BEIRUT (Reuters) – New satellite images show fields, orchards and olive groves burning in northwest Syria, where the army has waged an assault against rebels in their last major stronghold.
Government air strikes, backed by Russia, have focussed on the south of Idlib province and nearby parts of Hama, uprooting nearly 250,000 people. The bombing has killed 229 civilians and injured 727 others, according to the UOSSM medical charity.
In the photos by satellite imagery provider DigitalGlobe Inc, plumes of dark smoke rise from the countryside around al-Habeet village in Idlib and the small town of Kafr Nabouda in Hama.
The before and after images, collected at the start and end of last week, show patches of scorched earth, fields blackened by fire, and clusters of destroyed buildings. Some of the fires appear to be still burning.
The civil defence in the northwest, a rescue service in opposition territory, said on Monday that government warplanes had been pounding crop fields in Idlib, setting them on fire.

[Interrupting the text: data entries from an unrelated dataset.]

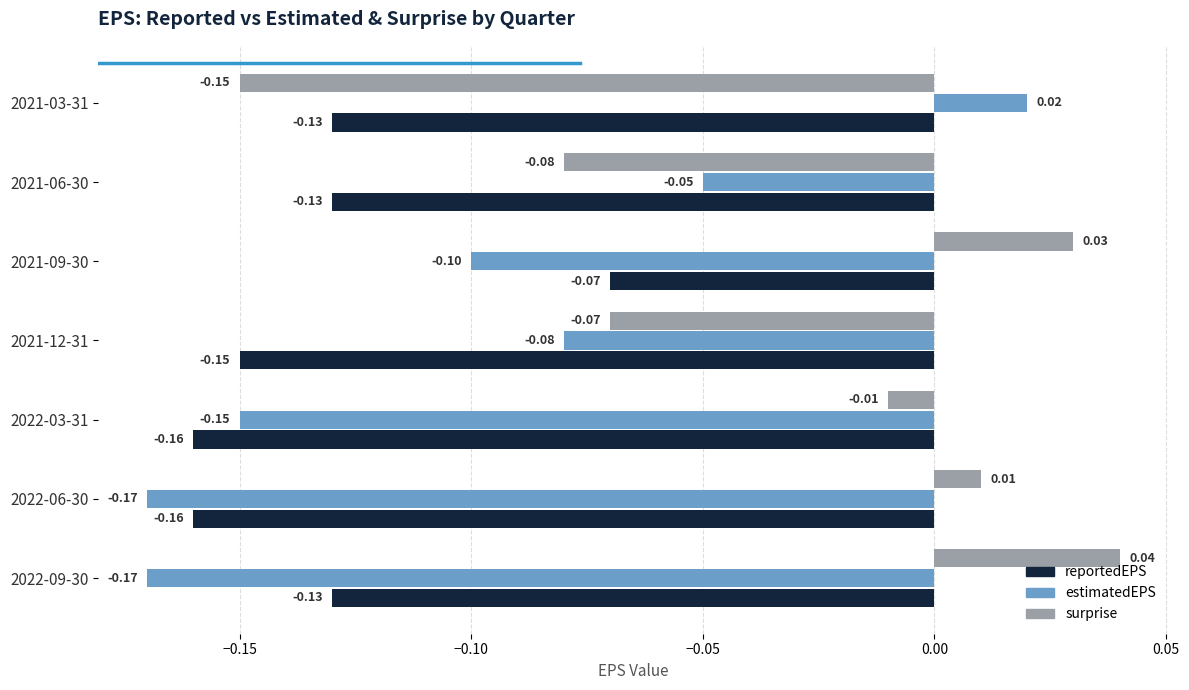

List the series in order of their peak value, highest first.

surprise, estimatedEPS, reportedEPS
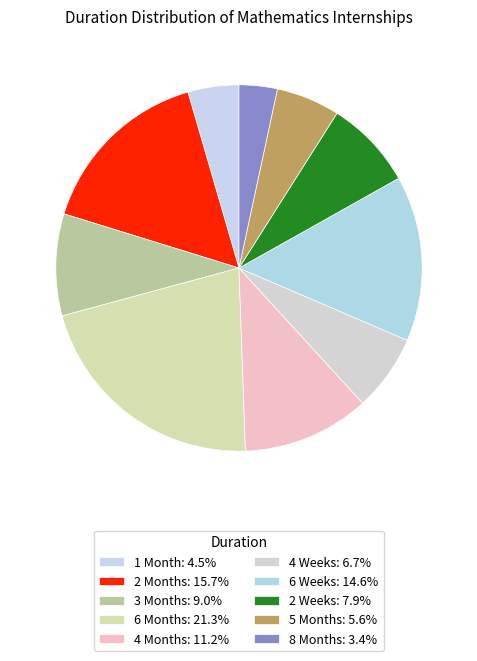

Which slice is the smallest?

8 Months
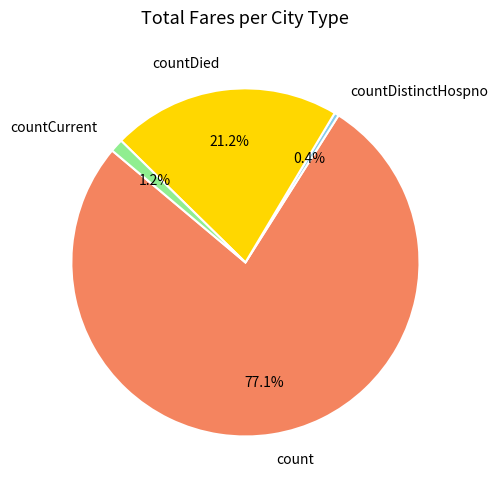

To the nearest percent, what is the difference between the countDied and count slice percentages?

56%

Syrian state news agency SANA said on Tuesday that militants had shelled villages in the northern Hama countryside, damaging houses and burning wheat fields.
While al-Habeet is in the hands of insurgents, government forces recaptured Kafr Nabouda on Sunday, the third time it changed hands in the latest fighting. State media said the army seized it from Tahrir al-Sham, formerly the Nusra Front until it broke away from al Qaeda.
The army onslaught in the northwest over the past month marks the most intense escalation between President Bashar al-Assad and his insurgent enemies since last summer.